Still, when he gets his game under control, he can makes things happen. Like this:
It is too early to draw any big conclusions from his tenure in Liiga; let’s remember that last year Ikonen played 10 games in the SHL and three games in the Champions Hockey League with Frölunda for zero points and a combined +/-0 rating. To expect Ikonen to arrive in a men’s league and perform at a high level directly from the start is not realistic.
Still, it will be interesting to see how he steps up after having acclimated himself to the Finnish league as the season goes on.
Lukas Vejdemo, Djurgården, SHL (Sweden)
Vejdemo has had a few busy weeks after the development camp in Montreal. While he participated in an exhibition game against NHL players in Stockholm (a game Djurgården lost 6-4 to the Stockholm All-Stars), he has focused on the SHL, and took on a heavy training load before the season began.
Djurgården is without a spot in this year’s CHL tournament, so Vejdemo’s main focus has been on getting ready for the SHL season and helping his team improve on the 10th place it finished in last season.
The summer has benefited him in many ways. He points to his skating when he speaks with Eyes On The Prize, but the biggest change might be that he now weighs in at 89 kg (about 196 lbs.).

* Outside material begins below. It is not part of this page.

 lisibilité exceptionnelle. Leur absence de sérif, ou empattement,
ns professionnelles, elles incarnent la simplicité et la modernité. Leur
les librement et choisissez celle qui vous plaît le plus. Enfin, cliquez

When asked about his chances for the season, he gave an honest response.
“I need to play very well to move up the lineup. The centres ahead of me are really strong. I feel good. I am looking forward to playing for real again.”

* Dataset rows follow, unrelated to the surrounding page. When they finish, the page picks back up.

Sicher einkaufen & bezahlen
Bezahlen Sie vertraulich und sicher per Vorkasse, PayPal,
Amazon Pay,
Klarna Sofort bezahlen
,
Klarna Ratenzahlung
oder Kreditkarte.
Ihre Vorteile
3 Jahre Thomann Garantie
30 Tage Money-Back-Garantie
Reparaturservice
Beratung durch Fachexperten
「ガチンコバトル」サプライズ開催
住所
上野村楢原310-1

What has been obvious from the first few games is that Vejdemo takes more responsibilities with moving the puck up the ice, as shown in this attack that generated an assist in the opening game of the SHL season:
You can see his strong skating here. The fact that it is Vejdemo that is in front of the net ready to pounce on a possible rebound when the shot comes from Jonathan Davidsson (Columbus Blue Jackets) speaks of an attitude that should benefit Vejdemo during the coming season.
Arvid Henrikson, Örebro U-20, SuperElite South, Sweden
Unconfirmed reports have it that it was Christer Rockström (and the Canadiens) who helped Henrikson change teams this summer, which suggests a belief within the organization in Henrikson’s skills.

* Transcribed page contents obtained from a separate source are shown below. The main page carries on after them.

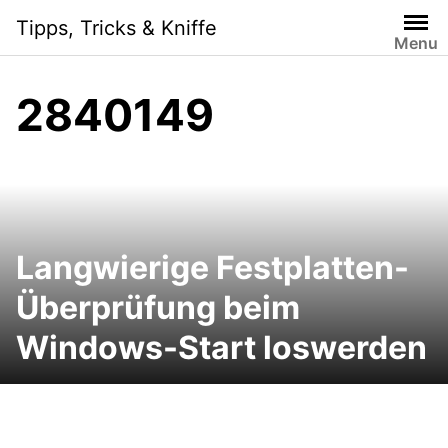
Skip
Tipps, Tricks & Kniffe
to
Menu
content
2840149
Langwierige Festplatten-
Überprüfung beim
Windows-Start loswerden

Still, at least two teams higher up in the SHL hierarchy bypassed Henrikson when having the chance to sign him. He will now reunite with his coach from his AIK-18 days, Jörgen Hägg.
“It was under his tutelage that I improved the most over the last years, so it is good to be back with him,” he said of the move.
Henrikson also sees an opportunity to get some minutes with the top club.
“With the [roster] in Örebro, I might be able to push my way into the lineup and get a few SHL games this year.” The team has since strengthened its defence corps, but there will still be chances for Henrikson when injuries starts to take a toll on the regular lineup.
He has played on Örebro’s U20 team so far, and over two games has managed an assist. What Henrikson really needs to improve upon is his playmaking ability, which is the cornerstone of a good defender in today’s game.
Max Friberg, Frölunda, SHL (Sweden)
Friberg started out on a line with Victor Olofsson (Buffalo Sabres) and Christoffer Ehn (Detroit Red Wings). While the whole Frölunda team seemed to struggle against the defensive prowess of Mora in the first game of the season, Friberg’s energy stood out.
He has taken another step this summer. His physique is top notch, and he has the trust of the coaches to take an offensive role, getting his special-teams time on the power play rather than being one of the main penalty-killing options as he was in the AHL last season.
That power play unit has been on fire to start the season for Frölunda. It is clear to everyone that Friberg has benefited the team so far. The question is whether Frölunda, a team that has the outspoken wish to be the closest team to the NHL standard outside of North America’s top league, can help Friberg to get another shot at the NHL.